Better support for typical email confirmation flows

volatiletech / authboss

The boss of http auth.

MIT License

3.85k stars 207 forks source link

Better support for typical email confirmation flows #252

Open rbren opened 5 years ago

rbren commented 5 years ago

First off - thanks for building and supporting this package!

I struggled a bit to implement a reasonable email confirmation flow. I documented my eventual solution in the wiki

What I'd like to happen is this:

User signs up
User sees a page that says we've sent a confirmation email to foo@bar.com
User can still access some parts of the site before confirmation, but others are blocked off

Ideally, I'd be able to implement this flow just by not using confirm.Middleware, and creating my own middleware. But AB registers its confirm checks in the confirm.Init method, making it impossible to override.

Two things that would need to change:

AB should still start a session upon registration even if confirm is enabled
AB should only check user.GetConfirmed() == true in the middleware (which it does now) and not as part of a Before(authboss.EventAuth) check

aarondl commented 5 years ago

I think the best course of action here is to create a second confirm module that works as you're specifying. That should allow the flexibility we need for this functionality.

rbren commented 5 years ago

The solution I documented in the wiki is working well, so I'll probably stick with that for now.

I'd suggest leaving this open, maybe for the next major version. The needs here are pretty standard for a typical email confirmation flow.
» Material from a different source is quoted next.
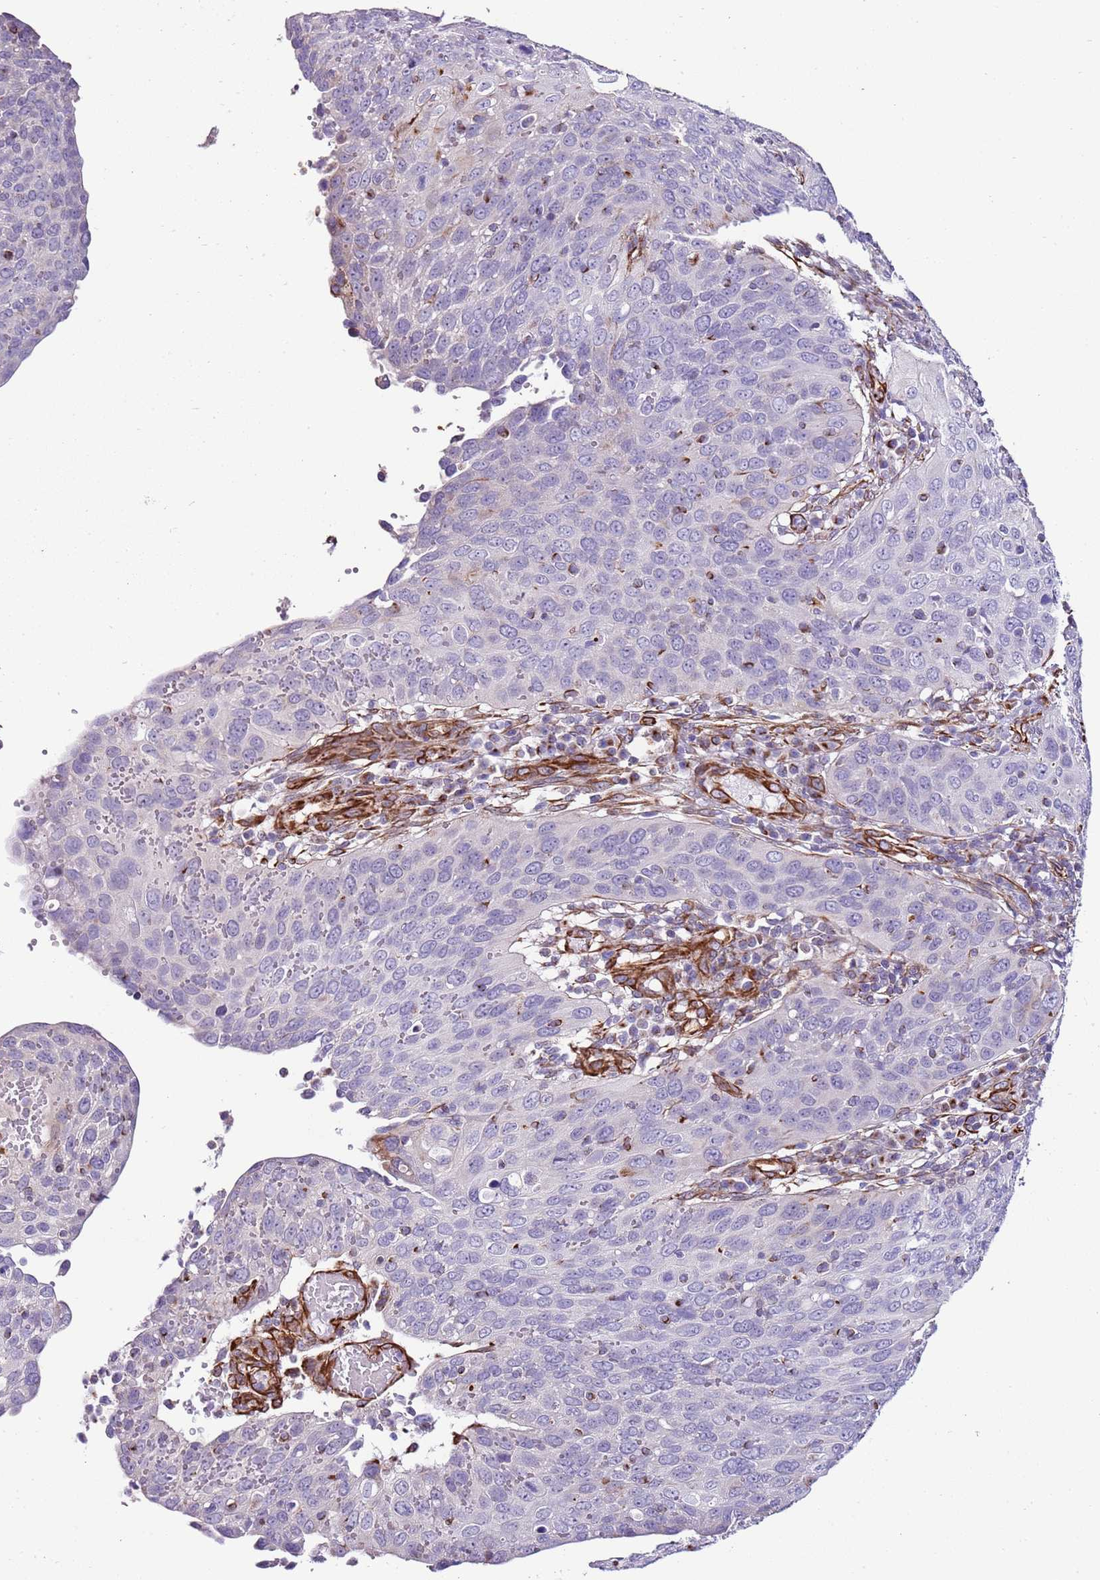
{"staining": {"intensity": "negative", "quantity": "none", "location": "none"}, "tissue": "cervical cancer", "cell_type": "Tumor cells", "image_type": "cancer", "snomed": [{"axis": "morphology", "description": "Squamous cell carcinoma, NOS"}, {"axis": "topography", "description": "Cervix"}], "caption": "This is an immunohistochemistry (IHC) photomicrograph of human cervical cancer (squamous cell carcinoma). There is no positivity in tumor cells.", "gene": "ZNF786", "patient": {"sex": "female", "age": 36}}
Namely:

rendering a confirmation page with something like an email has been sent to you@example.com
resending the confirmation email if the user clicks a link
showing the user as logged in but unconfirmed
restricting access to parts of the site based on confirm status

aarondl commented 5 years ago

@rbren I think that you're making an assumption that all sites want to allow partial access to unconfirmed users. In the main site that I use authboss for as an example, this is not the case. Users must be fully confirmed before they have access to anything.

Given that the requirements are different there's three courses of action:

We add configuration to the current confirm module to be able to work in both ways.
We write a new confirm module to support the workflow you're talking about as a drop-in replacement.
We continue to have people implement it as you have done so in the wiki.

The one option that is not on the table is to remove that which is there today and the technically more secure option in favor of the workflow that you're suggesting, since it is in use currently and working as desired. I'm not sure given what you've written thus far if you're suggesting this course of action or not, but I just wanted to explicitly call it out as not desirable.

That said it's definitely a fine idea as you're right many sites could use that sort of a workflow. It could find a place in authboss. Authboss is currently in maintenance mode so I won't be adding any new features (like this) but if there are willing contributors it's definitely possible.